== Job item ==
Copy every line of the records below word for word, leaving out the pictures.
Top of Data shown
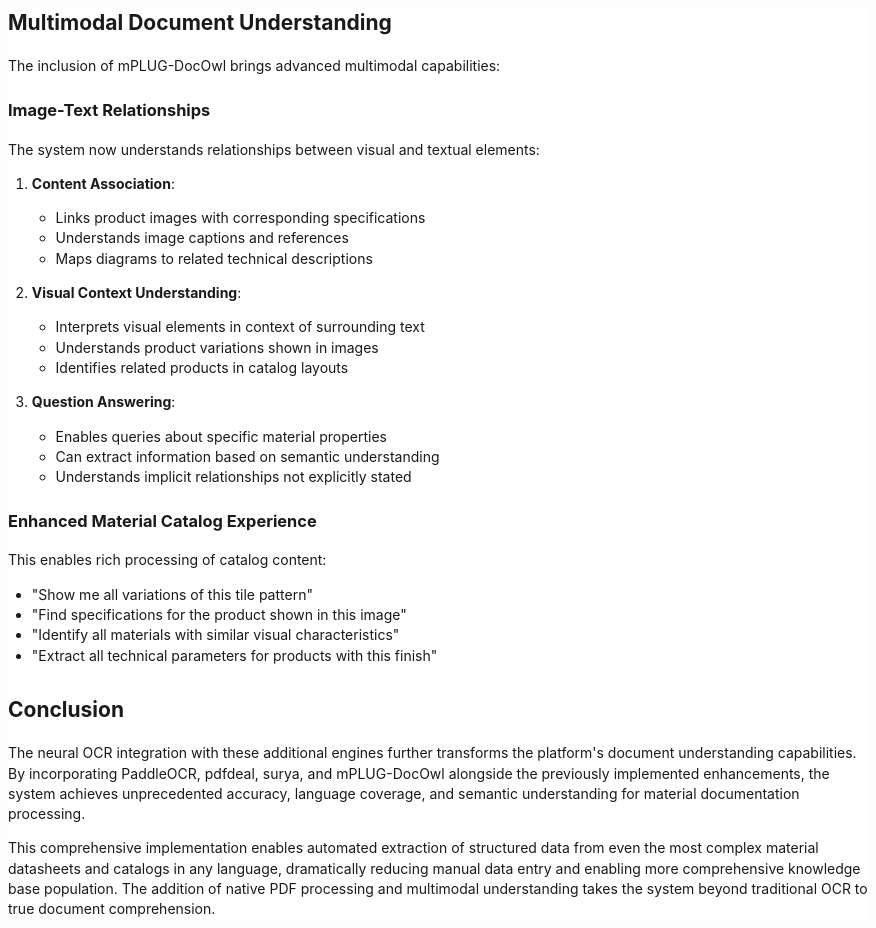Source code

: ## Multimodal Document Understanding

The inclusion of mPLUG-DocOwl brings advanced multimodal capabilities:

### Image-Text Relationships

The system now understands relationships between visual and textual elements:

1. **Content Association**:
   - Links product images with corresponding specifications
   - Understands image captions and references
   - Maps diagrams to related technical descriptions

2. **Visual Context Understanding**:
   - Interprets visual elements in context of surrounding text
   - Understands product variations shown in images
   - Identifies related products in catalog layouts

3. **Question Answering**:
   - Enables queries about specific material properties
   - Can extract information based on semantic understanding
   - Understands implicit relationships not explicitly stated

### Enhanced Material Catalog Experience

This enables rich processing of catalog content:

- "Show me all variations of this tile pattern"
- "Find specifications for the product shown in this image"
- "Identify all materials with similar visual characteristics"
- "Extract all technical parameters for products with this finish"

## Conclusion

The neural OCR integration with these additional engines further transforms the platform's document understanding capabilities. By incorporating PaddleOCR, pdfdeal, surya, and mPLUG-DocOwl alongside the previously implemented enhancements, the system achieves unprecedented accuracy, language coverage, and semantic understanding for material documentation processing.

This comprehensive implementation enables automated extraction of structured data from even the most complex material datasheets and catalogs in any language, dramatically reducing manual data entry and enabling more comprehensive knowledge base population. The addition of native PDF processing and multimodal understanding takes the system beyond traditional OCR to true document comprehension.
Bottom of Data shown
== Result of the exercise ==
Source code

: ## Multimodal Document Understanding

The inclusion of mPLUG-DocOwl brings advanced multimodal capabilities:

### Image-Text Relationships

The system now understands relationships between visual and textual elements:

1. **Content Association**:
   - Links product images with corresponding specifications
   - Understands image captions and references
   - Maps diagrams to related technical descriptions

2. **Visual Context Understanding**:
   - Interprets visual elements in context of surrounding text
   - Understands product variations shown in images
   - Identifies related products in catalog layouts

3. **Question Answering**:
   - Enables queries about specific material properties
   - Can extract information based on semantic understanding
   - Understands implicit relationships not explicitly stated

### Enhanced Material Catalog Experience

This enables rich processing of catalog content:

- "Show me all variations of this tile pattern"
- "Find specifications for the product shown in this image"
- "Identify all materials with similar visual characteristics"
- "Extract all technical parameters for products with this finish"

## Conclusion

The neural OCR integration with these additional engines further transforms the platform's document understanding capabilities. By incorporating PaddleOCR, pdfdeal, surya, and mPLUG-DocOwl alongside the previously implemented enhancements, the system achieves unprecedented accuracy, language coverage, and semantic understanding for material documentation processing.

This comprehensive implementation enables automated extraction of structured data from even the most complex material datasheets and catalogs in any language, dramatically reducing manual data entry and enabling more comprehensive knowledge base population. The addition of native PDF processing and multimodal understanding takes the system beyond traditional OCR to true document comprehension.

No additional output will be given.